### What is being asked:
Find each line in the material below that contains the word "Online" and copy those lines out. Capital letters matter.

### Extracted information:
###

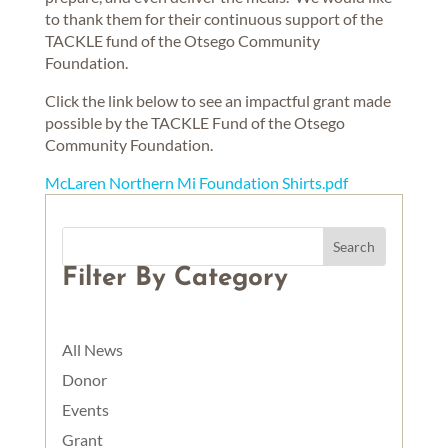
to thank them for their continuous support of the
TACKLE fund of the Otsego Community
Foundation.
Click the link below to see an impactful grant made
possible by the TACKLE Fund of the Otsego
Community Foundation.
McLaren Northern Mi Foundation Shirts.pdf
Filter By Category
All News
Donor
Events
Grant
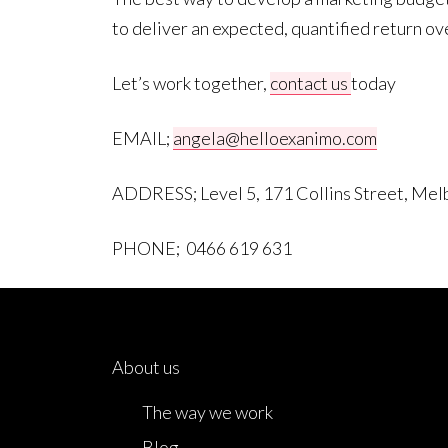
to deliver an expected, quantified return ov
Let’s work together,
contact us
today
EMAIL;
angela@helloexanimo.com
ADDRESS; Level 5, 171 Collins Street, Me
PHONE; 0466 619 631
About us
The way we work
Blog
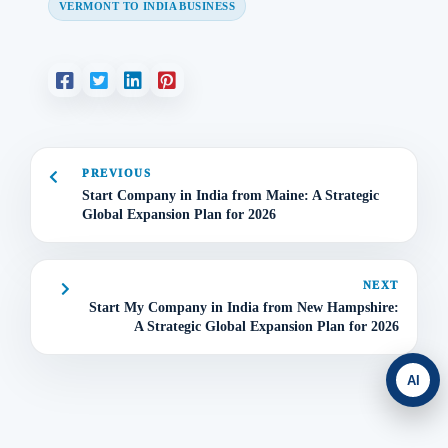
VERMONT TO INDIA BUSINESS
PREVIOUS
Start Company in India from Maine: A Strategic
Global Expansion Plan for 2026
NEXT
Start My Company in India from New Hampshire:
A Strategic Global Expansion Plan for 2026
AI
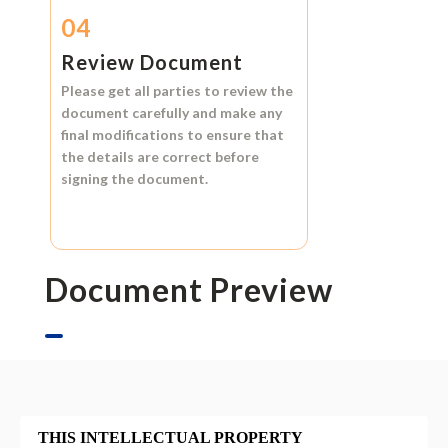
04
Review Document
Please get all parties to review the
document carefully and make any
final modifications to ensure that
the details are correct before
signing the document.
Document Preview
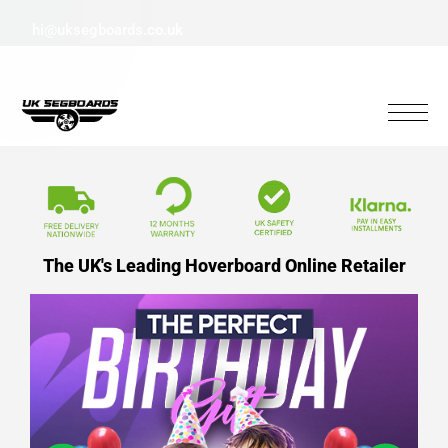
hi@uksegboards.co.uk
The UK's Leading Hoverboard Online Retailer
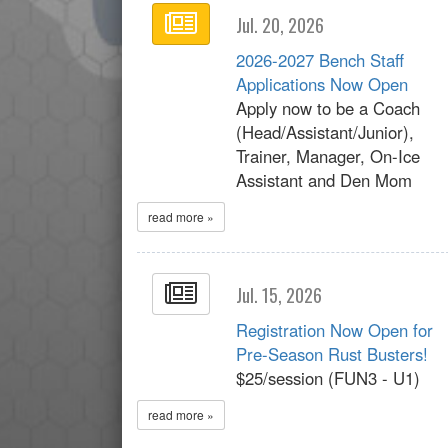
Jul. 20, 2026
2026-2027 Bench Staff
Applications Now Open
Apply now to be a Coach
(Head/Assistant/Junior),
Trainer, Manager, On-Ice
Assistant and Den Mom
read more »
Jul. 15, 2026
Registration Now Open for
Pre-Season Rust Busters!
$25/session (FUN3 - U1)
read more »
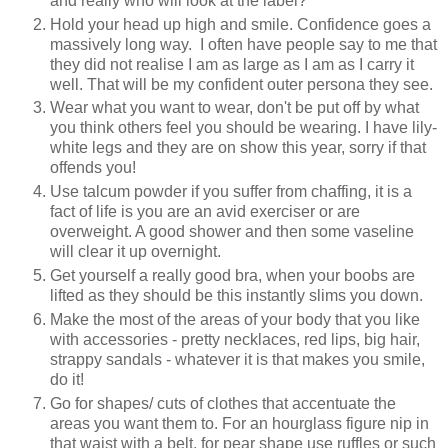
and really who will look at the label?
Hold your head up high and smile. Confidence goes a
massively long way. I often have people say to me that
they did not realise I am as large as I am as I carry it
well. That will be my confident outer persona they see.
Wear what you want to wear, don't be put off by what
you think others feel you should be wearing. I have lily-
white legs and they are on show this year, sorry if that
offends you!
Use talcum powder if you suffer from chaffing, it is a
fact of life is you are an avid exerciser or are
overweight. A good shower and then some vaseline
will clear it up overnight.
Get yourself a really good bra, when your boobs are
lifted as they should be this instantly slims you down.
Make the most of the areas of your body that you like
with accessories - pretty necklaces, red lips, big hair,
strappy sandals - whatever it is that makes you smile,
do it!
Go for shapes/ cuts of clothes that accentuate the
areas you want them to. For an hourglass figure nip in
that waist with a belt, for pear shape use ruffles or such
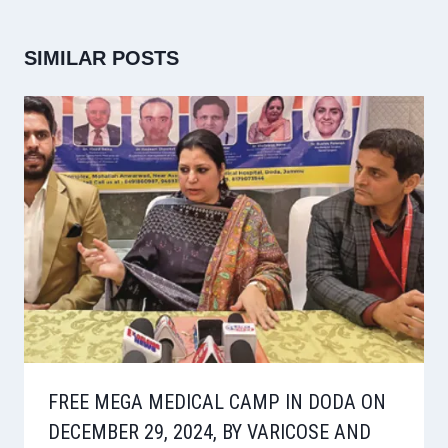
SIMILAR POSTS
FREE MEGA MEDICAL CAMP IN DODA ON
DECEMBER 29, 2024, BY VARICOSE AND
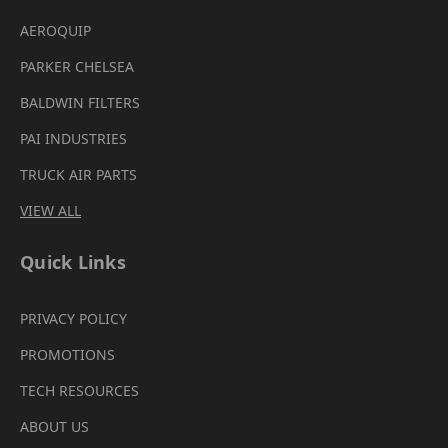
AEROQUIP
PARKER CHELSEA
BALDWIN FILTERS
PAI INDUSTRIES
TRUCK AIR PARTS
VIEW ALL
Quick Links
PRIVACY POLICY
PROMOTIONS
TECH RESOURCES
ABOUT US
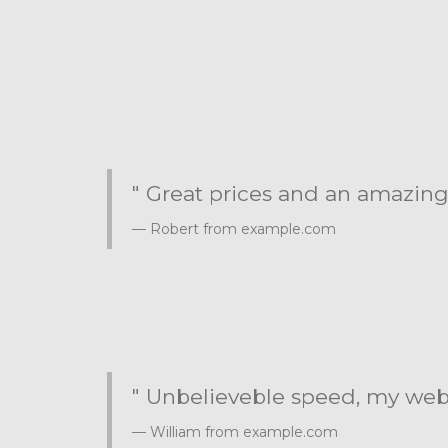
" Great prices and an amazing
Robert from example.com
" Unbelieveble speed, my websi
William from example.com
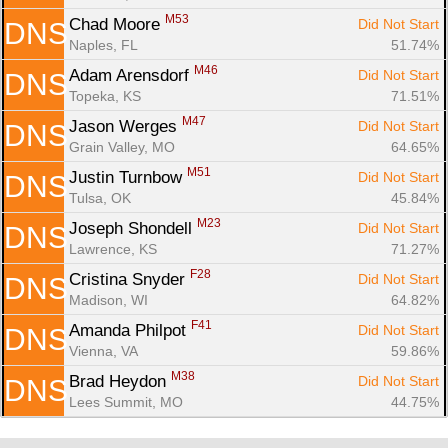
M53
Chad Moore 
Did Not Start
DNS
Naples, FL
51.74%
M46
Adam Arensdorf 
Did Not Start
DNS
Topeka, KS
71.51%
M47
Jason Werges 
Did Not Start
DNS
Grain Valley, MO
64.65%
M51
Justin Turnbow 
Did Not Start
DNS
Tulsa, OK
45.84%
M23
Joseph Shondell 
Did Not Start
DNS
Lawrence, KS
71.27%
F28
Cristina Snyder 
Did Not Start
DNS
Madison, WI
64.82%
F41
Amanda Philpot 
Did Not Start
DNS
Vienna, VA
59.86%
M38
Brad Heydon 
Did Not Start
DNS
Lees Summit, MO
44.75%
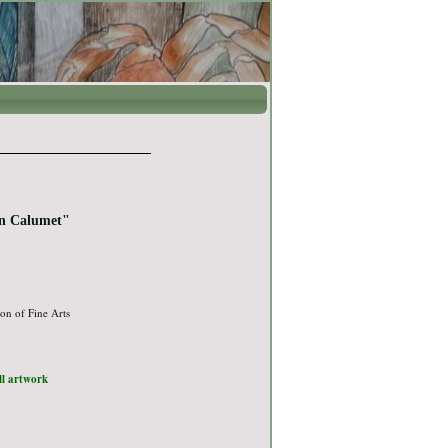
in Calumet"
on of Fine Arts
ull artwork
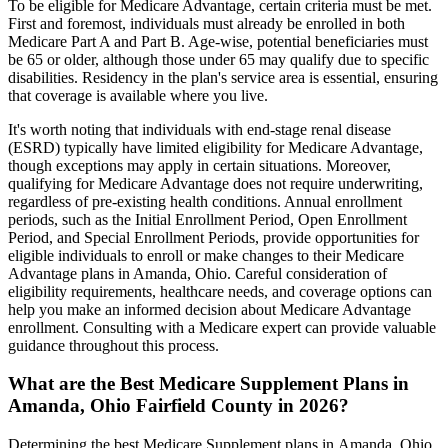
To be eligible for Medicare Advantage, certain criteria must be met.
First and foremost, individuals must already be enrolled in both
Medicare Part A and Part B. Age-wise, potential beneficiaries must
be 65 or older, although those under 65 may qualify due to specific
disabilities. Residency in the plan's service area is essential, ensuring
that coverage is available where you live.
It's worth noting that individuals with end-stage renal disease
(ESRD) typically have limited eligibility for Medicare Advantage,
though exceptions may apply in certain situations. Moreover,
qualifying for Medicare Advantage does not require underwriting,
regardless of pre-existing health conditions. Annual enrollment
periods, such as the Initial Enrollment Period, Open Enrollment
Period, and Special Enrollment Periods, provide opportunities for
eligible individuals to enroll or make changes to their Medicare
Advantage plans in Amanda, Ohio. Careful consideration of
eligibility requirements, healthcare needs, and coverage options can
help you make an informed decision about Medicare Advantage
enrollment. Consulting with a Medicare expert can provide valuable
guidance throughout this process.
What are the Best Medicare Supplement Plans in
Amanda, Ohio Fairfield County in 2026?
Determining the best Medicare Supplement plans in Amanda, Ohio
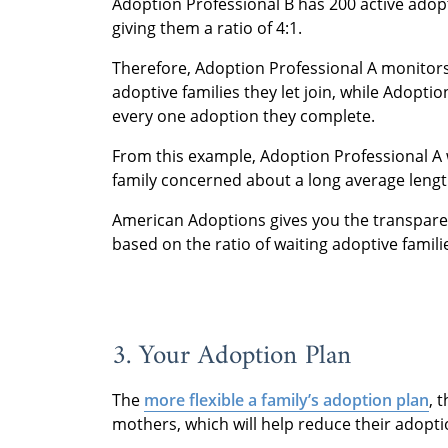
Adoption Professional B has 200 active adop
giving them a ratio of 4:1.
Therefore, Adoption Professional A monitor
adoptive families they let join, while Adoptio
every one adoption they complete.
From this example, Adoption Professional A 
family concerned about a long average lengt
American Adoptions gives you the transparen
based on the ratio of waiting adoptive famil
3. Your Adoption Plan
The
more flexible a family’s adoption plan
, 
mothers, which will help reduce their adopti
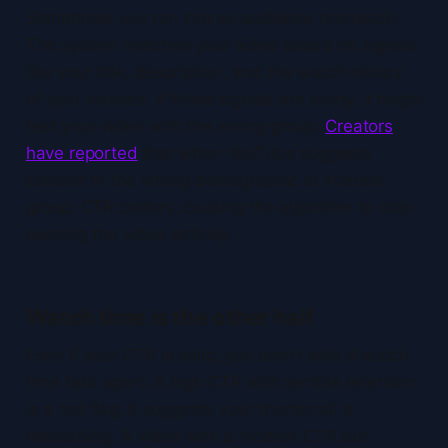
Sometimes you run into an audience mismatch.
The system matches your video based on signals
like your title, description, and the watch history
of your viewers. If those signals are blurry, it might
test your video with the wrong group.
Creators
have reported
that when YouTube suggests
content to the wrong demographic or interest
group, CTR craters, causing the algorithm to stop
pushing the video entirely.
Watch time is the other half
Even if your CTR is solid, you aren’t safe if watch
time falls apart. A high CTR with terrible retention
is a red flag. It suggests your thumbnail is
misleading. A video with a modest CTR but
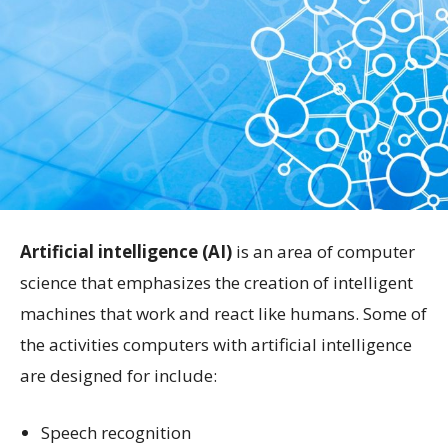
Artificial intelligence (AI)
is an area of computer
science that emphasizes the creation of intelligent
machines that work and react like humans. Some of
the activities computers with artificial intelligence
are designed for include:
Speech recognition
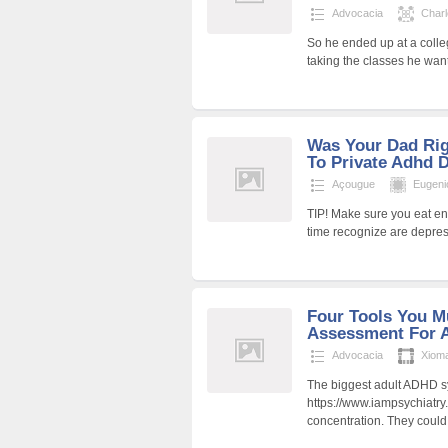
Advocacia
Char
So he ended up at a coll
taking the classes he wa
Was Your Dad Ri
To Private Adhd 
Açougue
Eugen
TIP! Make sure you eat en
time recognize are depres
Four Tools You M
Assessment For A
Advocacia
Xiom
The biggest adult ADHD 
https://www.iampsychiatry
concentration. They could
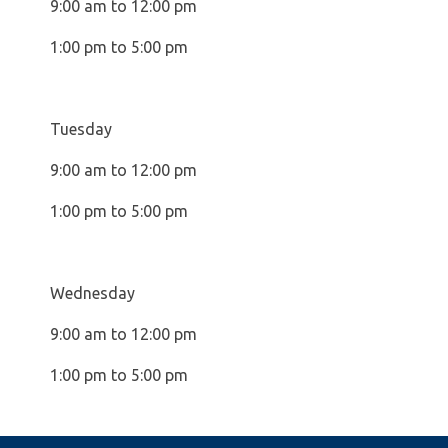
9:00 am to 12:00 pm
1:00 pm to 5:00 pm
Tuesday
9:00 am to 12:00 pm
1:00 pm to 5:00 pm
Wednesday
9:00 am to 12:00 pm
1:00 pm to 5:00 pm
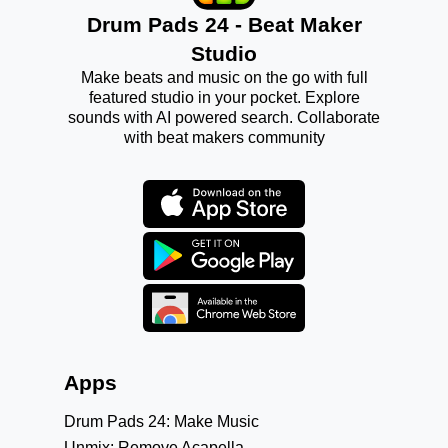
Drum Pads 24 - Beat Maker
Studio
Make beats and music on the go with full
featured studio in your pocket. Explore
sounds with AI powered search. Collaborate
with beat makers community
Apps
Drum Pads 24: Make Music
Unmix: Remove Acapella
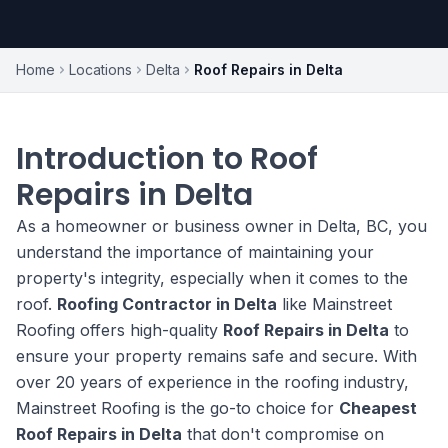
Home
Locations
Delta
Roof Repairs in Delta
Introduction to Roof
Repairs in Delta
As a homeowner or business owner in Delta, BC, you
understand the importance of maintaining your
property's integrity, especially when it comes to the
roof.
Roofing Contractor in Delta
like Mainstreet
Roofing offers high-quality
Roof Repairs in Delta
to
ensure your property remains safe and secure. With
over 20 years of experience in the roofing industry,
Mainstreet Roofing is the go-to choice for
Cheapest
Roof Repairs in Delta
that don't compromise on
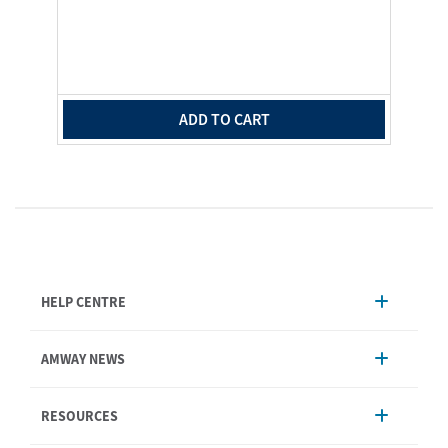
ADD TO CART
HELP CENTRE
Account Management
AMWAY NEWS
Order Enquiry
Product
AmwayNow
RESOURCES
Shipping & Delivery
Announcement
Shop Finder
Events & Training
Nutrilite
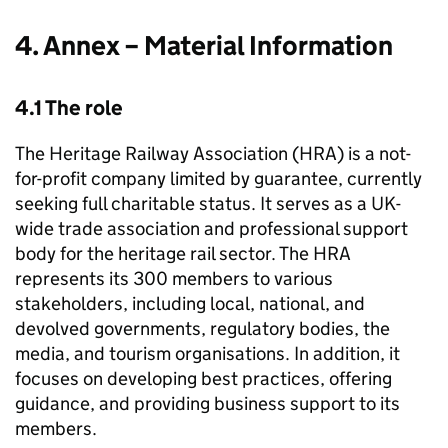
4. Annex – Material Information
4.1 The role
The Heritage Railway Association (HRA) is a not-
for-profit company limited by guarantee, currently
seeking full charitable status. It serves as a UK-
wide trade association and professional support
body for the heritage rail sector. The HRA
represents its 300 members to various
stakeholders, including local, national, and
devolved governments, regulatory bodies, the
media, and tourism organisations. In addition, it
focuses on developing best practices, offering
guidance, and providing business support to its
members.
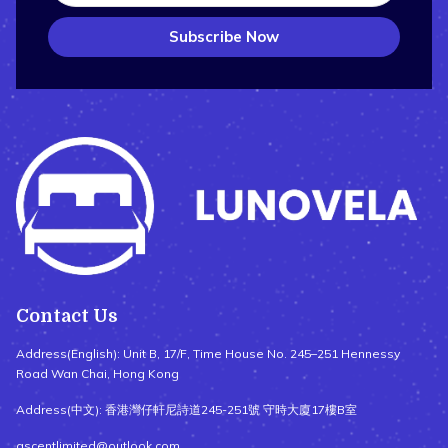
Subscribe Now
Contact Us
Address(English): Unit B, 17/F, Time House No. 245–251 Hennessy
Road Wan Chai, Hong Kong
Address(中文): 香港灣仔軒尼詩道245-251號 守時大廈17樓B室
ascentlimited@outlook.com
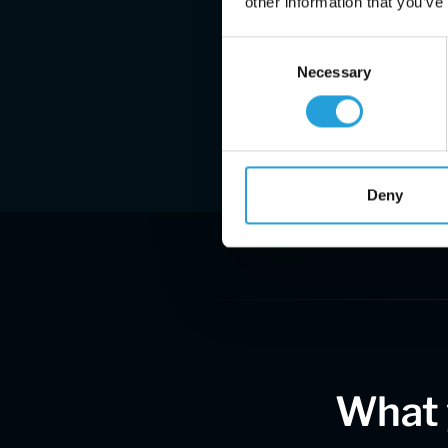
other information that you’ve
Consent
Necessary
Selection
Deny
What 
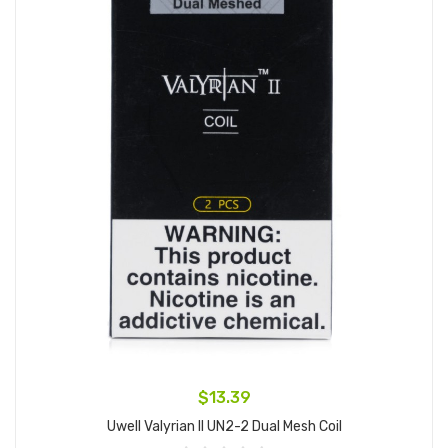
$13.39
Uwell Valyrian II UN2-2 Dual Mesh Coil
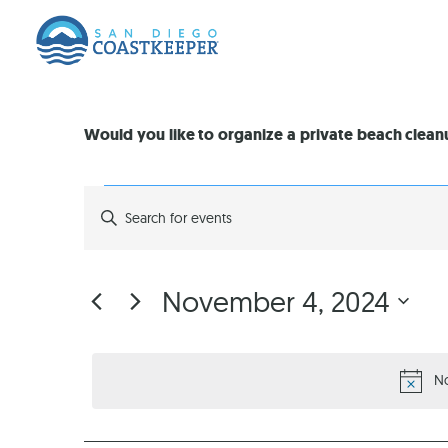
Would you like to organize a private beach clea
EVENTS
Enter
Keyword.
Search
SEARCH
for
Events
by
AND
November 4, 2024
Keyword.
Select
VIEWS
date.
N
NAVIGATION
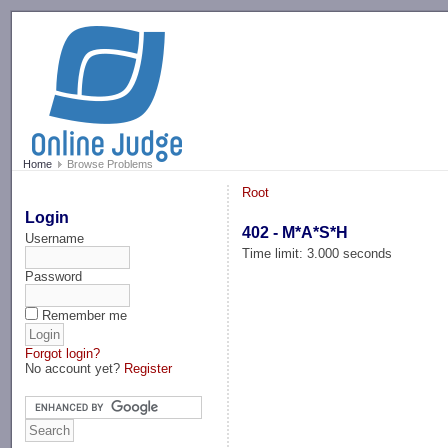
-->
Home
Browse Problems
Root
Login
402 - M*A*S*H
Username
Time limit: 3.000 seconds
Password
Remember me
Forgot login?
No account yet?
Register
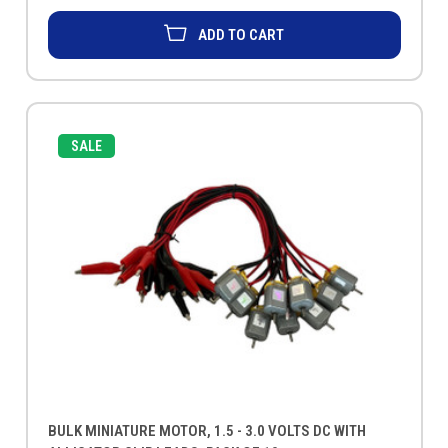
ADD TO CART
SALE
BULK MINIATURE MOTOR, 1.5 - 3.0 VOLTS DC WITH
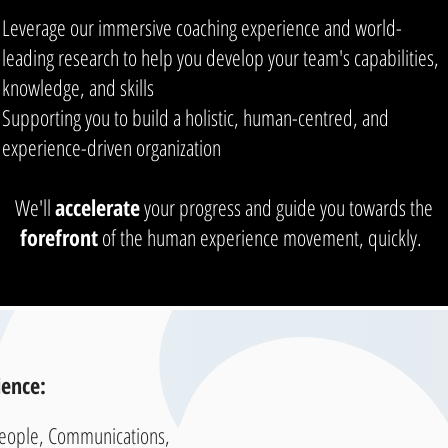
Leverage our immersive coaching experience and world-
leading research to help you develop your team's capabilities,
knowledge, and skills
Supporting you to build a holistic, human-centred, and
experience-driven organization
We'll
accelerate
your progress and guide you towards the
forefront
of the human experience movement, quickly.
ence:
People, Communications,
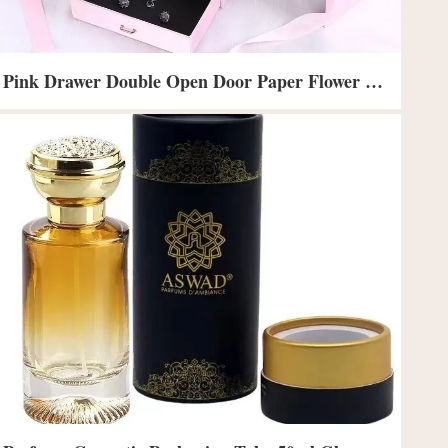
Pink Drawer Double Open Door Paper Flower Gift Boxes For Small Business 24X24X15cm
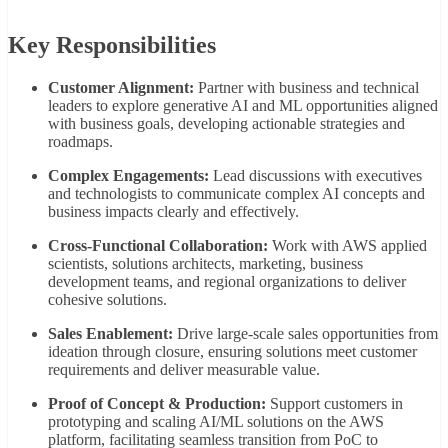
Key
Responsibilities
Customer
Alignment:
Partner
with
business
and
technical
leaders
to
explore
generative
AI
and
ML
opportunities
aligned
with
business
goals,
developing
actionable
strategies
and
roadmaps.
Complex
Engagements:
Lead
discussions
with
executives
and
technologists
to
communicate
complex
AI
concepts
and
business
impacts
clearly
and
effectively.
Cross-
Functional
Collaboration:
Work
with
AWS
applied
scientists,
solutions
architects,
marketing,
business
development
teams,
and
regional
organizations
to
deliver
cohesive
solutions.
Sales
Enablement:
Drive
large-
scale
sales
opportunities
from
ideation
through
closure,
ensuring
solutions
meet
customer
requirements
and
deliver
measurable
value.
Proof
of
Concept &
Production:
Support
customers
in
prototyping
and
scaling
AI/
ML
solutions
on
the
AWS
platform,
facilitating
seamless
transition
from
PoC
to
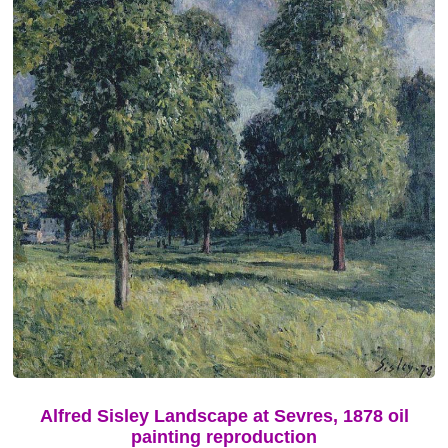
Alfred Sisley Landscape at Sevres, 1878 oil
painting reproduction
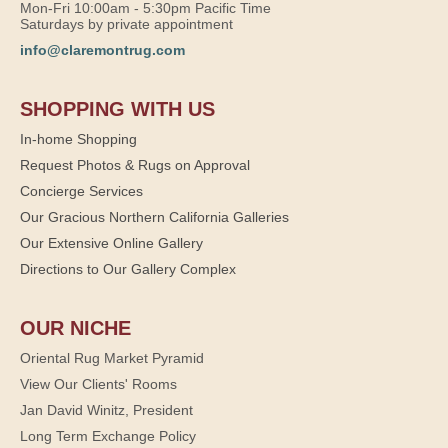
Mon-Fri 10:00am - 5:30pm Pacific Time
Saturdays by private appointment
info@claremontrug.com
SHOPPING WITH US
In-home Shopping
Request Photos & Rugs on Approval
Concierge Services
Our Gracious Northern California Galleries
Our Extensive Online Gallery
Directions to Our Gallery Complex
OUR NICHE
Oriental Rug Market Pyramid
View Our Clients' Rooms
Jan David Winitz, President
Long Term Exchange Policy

###

### Your solution:
The UK's Leading Hoverboard Online Retailer
Our Extensive Online Gallery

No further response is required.